Credit Suisse reported $69 billion in outflows in the first quarter of 2023.

Credit Suisse reported a total of 61.2 billion Swiss francs (CHF) ($69 billion) in outflows in the first quarter of 2023, with a net asset outflow of CHF 47.1 billion ($52 billion) in its wealth management division. The bank also registered a CHF 1.32 billion ($1.48 billion) impairment charge in its wealth management unit in the quarter. However, Credit Suisse reported a net income of CHF 12.43 billion ($13.97 billion) in the first quarter, compared to a net loss of CHF 273 million ($307 million) in the same period in the previous year.

The bank expects to report substantial pre-tax losses in the second quarter of 2023 and 2024. Factors weighing on the bank’s results for the next quarter and year include litigation, regulatory action, credit spreads and related funding costs, and non-core jobs.

In March 2023, Credit Suisse was absorbed by rival UBS for CHF 3.2 billion ($3.6 billion) as the Swiss regulators stepped in to ring-fence the bank amid a crisis of confidence in banking following the collapse of several lenders in the US. Under the terms of the merger agreement, all shareholders of Credit Suisse received one share in UBS for 22.48 shares in Credit Suisse.

In light of the merger with UBS, Credit Suisse and Michael Klein jointly agreed to terminate Credit Suisse’s $175 million acquisition of Michael Klein’s investment banking business, The Klein Group.

The Swiss Federal Council on April 5 instructed the Swiss Federal Ministry of Finance to cancel or reduce unpaid variable remuneration for Credit Suisse’s top three executives. The bank had net borrowings of CHF 108 billion ($121 billion) provided by Switzerland’s central bank as of March 31, 2023, after repayments of CHF 60 billion ($67 billion) in the quarter, with further repayments of CHF 10 billion ($11 billion) as of April 24, 2023.

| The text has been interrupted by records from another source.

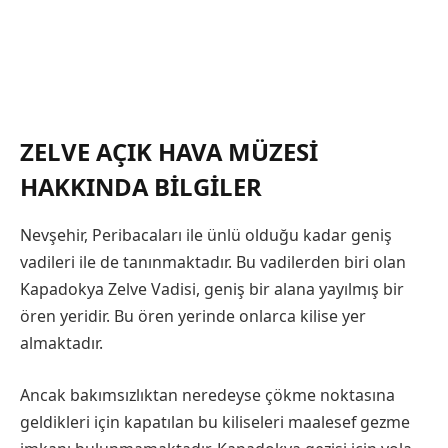
ZELVE AÇIK HAVA MÜZESI
HAKKINDA BILGILER
Nevşehir, Peribacaları ile ünlü olduğu kadar geniş
vadileri ile de tanınmaktadır. Bu vadilerden biri olan
Kapadokya Zelve Vadisi, geniş bir alana yayılmış bir
ören yeridir. Bu ören yerinde onlarca kilise yer
almaktadır.
Ancak bakımsızlıktan neredeyse çökme noktasına
geldikleri için kapatılan bu kiliseleri maalesef gezme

Credit Suisse’s key units continued to lose money and shed clients in the first quarter, forcing the bank to borrow far more from a central bank liquidity backstop than previously known. Six months before the merger with UBS, Credit Suisse lost more than CHF 200 billion ($225 billion) of customer deposits. Credit Suisse would have posted a loss without a gain tied to the regulatory decision to wipe out many of its bondholders in the deal.

The quarterly profit was boosted by the write-down of CHF 15 billion ($17 billion) of additional tier 1 capital notes as part of UBS’s acquisition of Credit Suisse, which proved hugely contentious.